After a luncheon during which contractors were afforded the opportunity to speak directly one-on-one with the Corps Districts about upcoming projects, the conference continued with Jim Walker’s views of “Infrastructure Investment: How Much Do You Need?” Walker is navigation policy and legislation director at the American Association of Port Authorities (AAPA). This was followed by some perspectives on dealing with sediments including how the State of Maryland views dredged material as a resource, as described by Holly Miller of the Maryland Port Administration, Matthew Rowe of Maryland Department of the Environment and Lauren Mentzer of the Maryland Environmental Service. In addition, “Regional Sediment Management Implementation – NAD and SAD Progress & Prognosis” was discussed by Clay McCoy, Corps Jacksonville District, Monica Chasten, Corps Philadelphia District, and Doug Stamper, Corps North Atlantic Division. This subject was continued by Ellen Iorio, project manager of the Crops New England District who presented information on “Environmental Remediation Dredging at the New Bedford Harbor Superfund Site.”
The final subject of the second day looked at “Strategies for Overcoming Dredging Challenges in a Densely Developed Jersey Shore Community,” as seen by Karen Riley, who is senior project manager at Dewberry, a consultancy that advises on infrastructure, engineering and environmental issues.
Picking up the thread the next day, Doug Piatkowski, physical scientist, Department of Interior, Bureau of Ocean Energy Management (BOEM), offered information on “A Decision Support Tool Developed in Partnership with Stakeholders” to analyze sea turtle entrainment risks, known for short as ASTER.
To round out the meeting, a rundown on hopper dredge schedules was followed by a two-hour ICHDMG session led by Barry Holliday, Dredging Contractors of America, and Dylan Davis of Corps South Atlantic Division. Areas covered included environmental windows status, hurricane impacts and expected dredging requirements, the status of new hopper dredges and an update on pending decisions from the Corps hopper dredge project delivery team.
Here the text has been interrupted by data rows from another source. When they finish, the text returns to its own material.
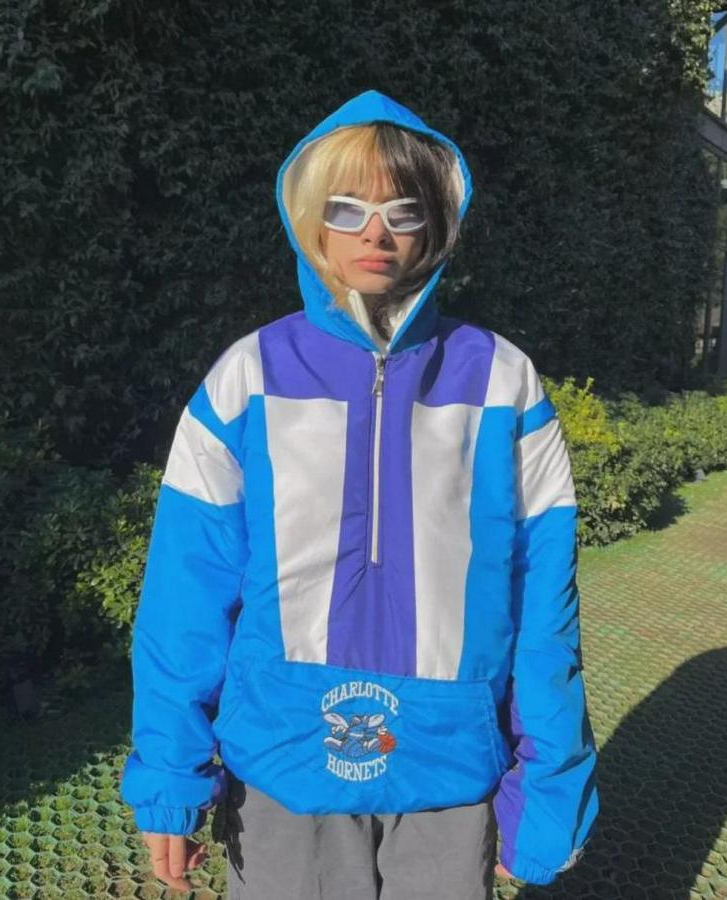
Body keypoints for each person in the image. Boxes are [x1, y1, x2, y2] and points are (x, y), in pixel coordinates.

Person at [120, 89, 599, 899]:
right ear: (309, 221)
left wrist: (550, 784)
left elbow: (544, 608)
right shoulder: (248, 377)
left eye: (402, 211)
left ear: (437, 225)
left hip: (449, 768)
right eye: (346, 209)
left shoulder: (502, 382)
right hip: (281, 767)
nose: (374, 233)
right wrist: (170, 770)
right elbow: (182, 596)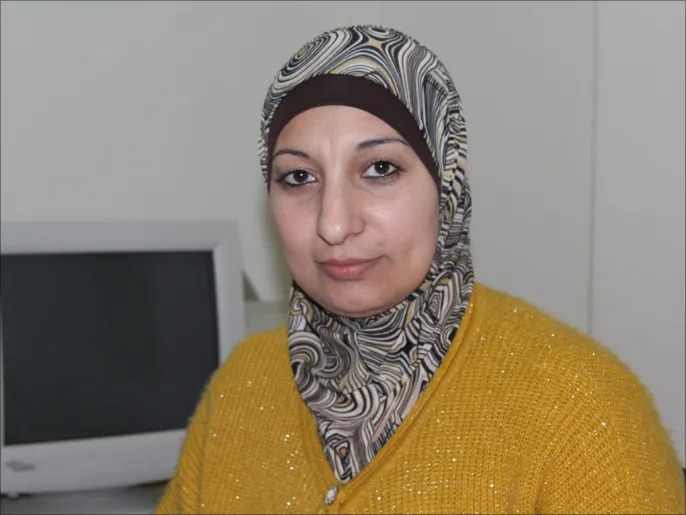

To sum up the Eastern Chapter’s successful few days in Providence, in Gerhardt’s words, “From the revitalization of the Port of Boston to the first U.S. wind farm, from regional sediment management to environmental remediation, from national infrastructure development to corporate safety culture, and from the effects of this year’s hurricanes to the state of the Jones Act and domestic fleet expansion, this meeting covered it all.”